Sunday, October 2, 2011

Mommyhood Lesson 2 - Crocodiles and Dust Bunnies

Last night I was reading a story to Little G, as I do most every night before bed. The book she chose was Christopher is Not Afraid…Anymore. It is a cute little book that I have had since my preschool teacher days and I have read many, many times. This time as I was reading it, I realized that I use the book to remind the kids they have nothing to be afraid of and I really need that reminder myself. The kids’ fears are mostly small things – in my eyes – like crocodiles under the bed or trying a new trick or being too high on something but I realized last night that to a child those are really big fears. So giving them the tools to face the fears that are really big to them (even though in reality they aren’t all that big) is the same as me using the those very tools to face my really big fears that really aren’t that big compared to God. There are many fears I have faced as a mommy that I needed to totally trust God in. Like when Princess K was a baby and she was so very ill none of the doctors really knew what was wrong.
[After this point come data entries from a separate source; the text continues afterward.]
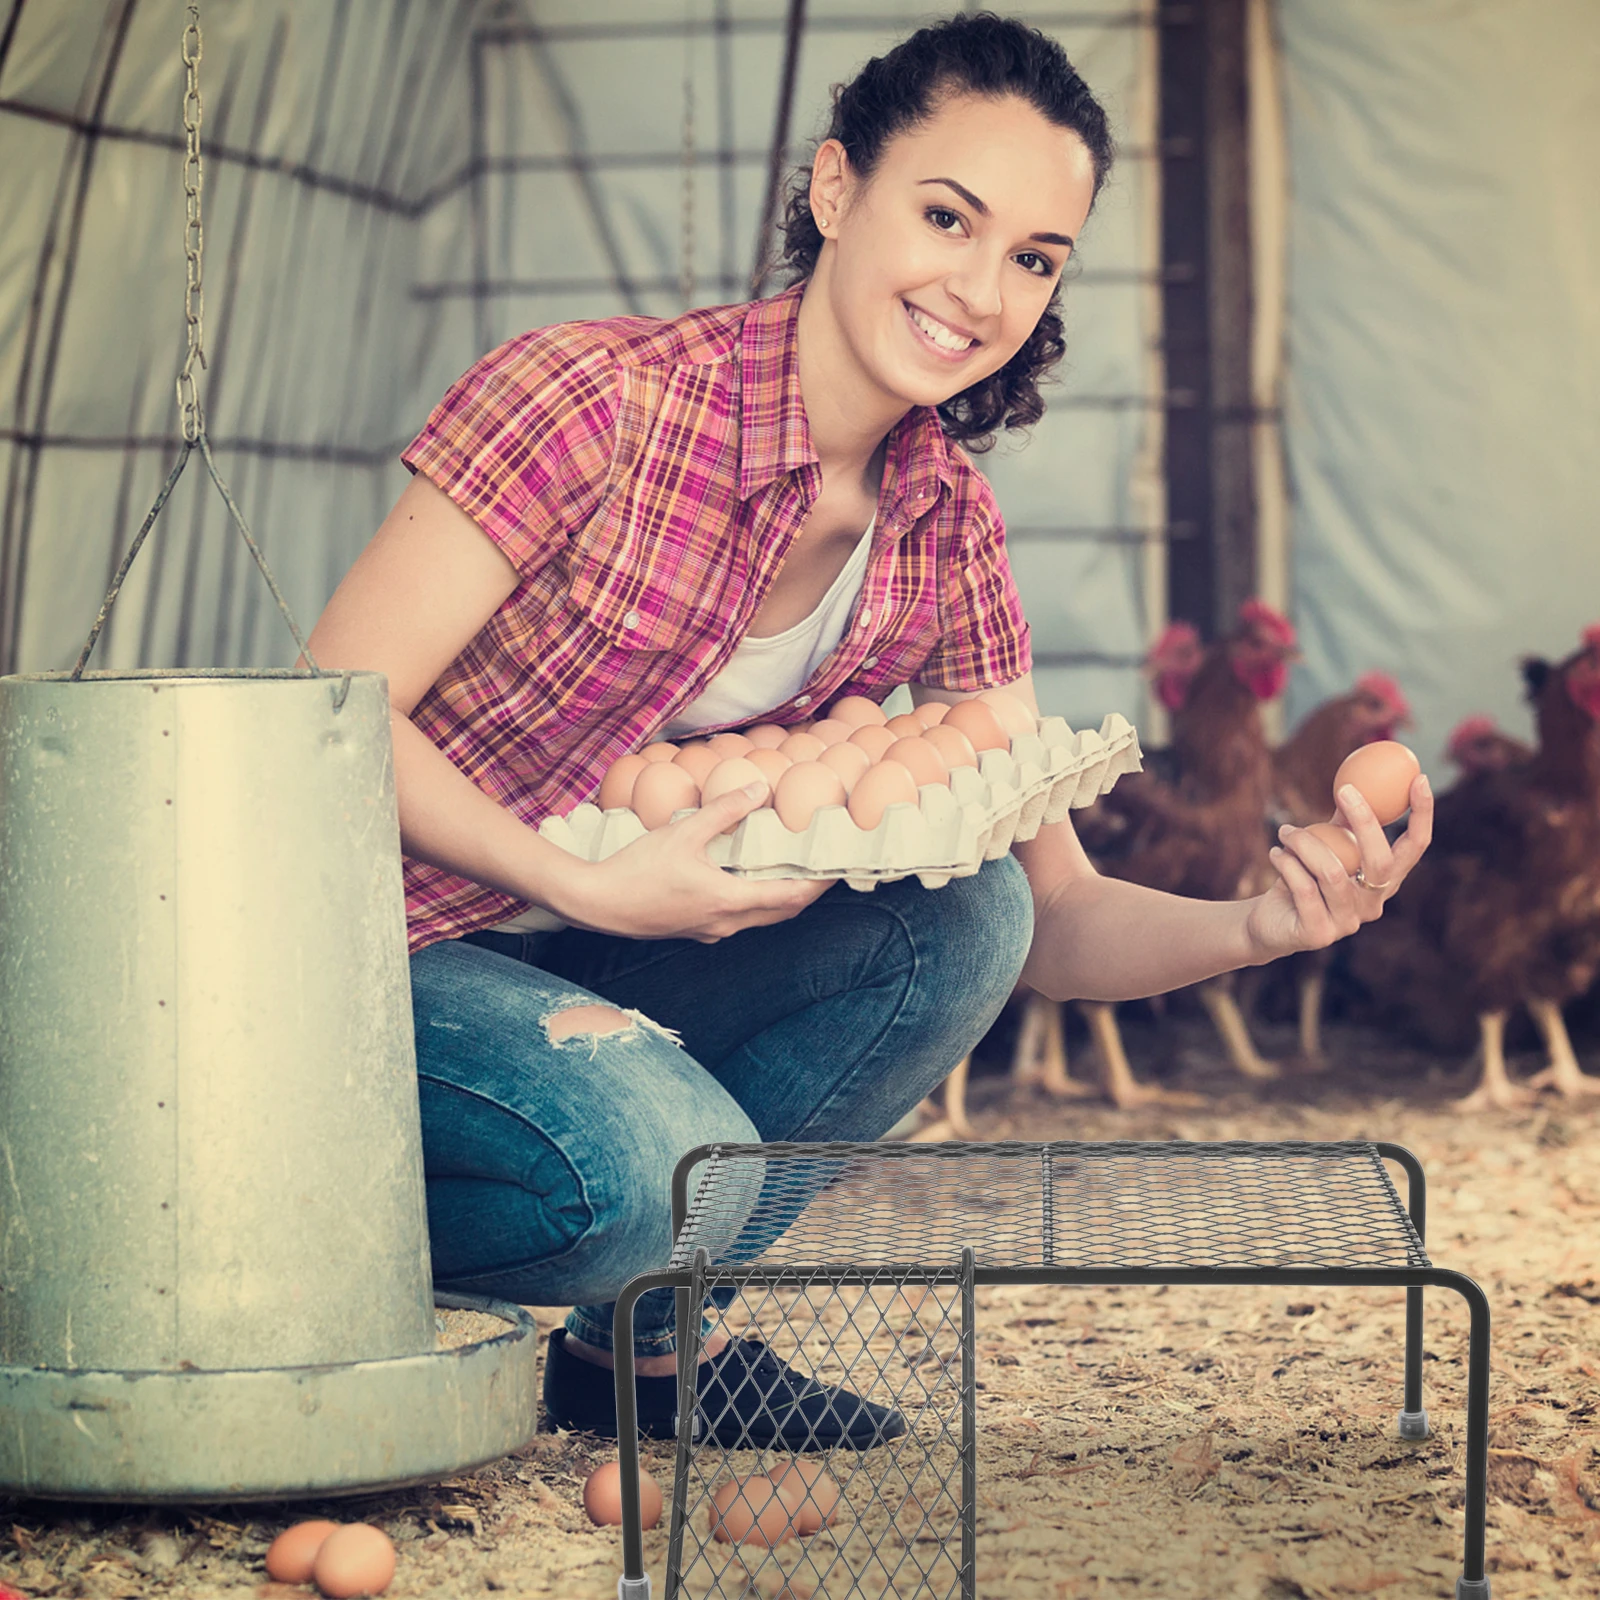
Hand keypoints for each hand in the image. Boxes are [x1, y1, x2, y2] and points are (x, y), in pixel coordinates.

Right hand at [545, 782, 830, 941]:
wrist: (597, 904)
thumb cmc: (636, 870)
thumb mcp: (683, 833)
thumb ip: (724, 811)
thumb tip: (758, 789)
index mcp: (728, 901)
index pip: (790, 898)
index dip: (818, 885)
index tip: (837, 870)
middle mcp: (725, 923)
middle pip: (781, 912)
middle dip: (805, 892)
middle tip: (823, 869)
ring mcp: (710, 931)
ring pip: (759, 918)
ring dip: (778, 898)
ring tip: (791, 871)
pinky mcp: (694, 931)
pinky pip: (736, 919)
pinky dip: (752, 902)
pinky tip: (745, 880)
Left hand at [1244, 772, 1433, 962]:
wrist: (1266, 921)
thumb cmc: (1300, 876)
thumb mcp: (1325, 845)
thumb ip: (1343, 821)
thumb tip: (1358, 777)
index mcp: (1383, 882)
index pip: (1414, 848)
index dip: (1423, 815)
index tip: (1418, 778)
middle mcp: (1372, 904)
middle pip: (1382, 861)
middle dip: (1366, 821)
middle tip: (1345, 790)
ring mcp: (1348, 923)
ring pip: (1333, 871)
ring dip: (1305, 842)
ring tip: (1285, 830)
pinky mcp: (1319, 934)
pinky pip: (1304, 887)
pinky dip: (1287, 863)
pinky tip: (1276, 853)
And like when Daddy Reg lost his great paying job and we had no idea how we were going to survive. To me those fears were as giant as the crocodiles and swimming without water-wings for the first time and riding a bike without the training wheels. But to God they were little things that I needed to not be afraid of; because He already knew that everything would be fine, and those crocodiles are really just tiny little dust bunnies. It’s all about perspective and when my sights are on Jesus than really, why should I fear. He is so great that He conquered death. I mean really that is huge and the most awesomest thing anyone has ever done.

Psalm 27:1 (HCSB)
The LORD is my light and my salvation- whom should I fear? The LORD is the stronghold of my life- of whom should I be afraid?

Psalm 34:3-5(HCSB)
Proclaim with me the LORD's greatness; let us exalt His name together. I sought the LORD, and He answered me and delivered me from all my fears. Those who look to Him are radiant with joy; their faces will never be ashamed.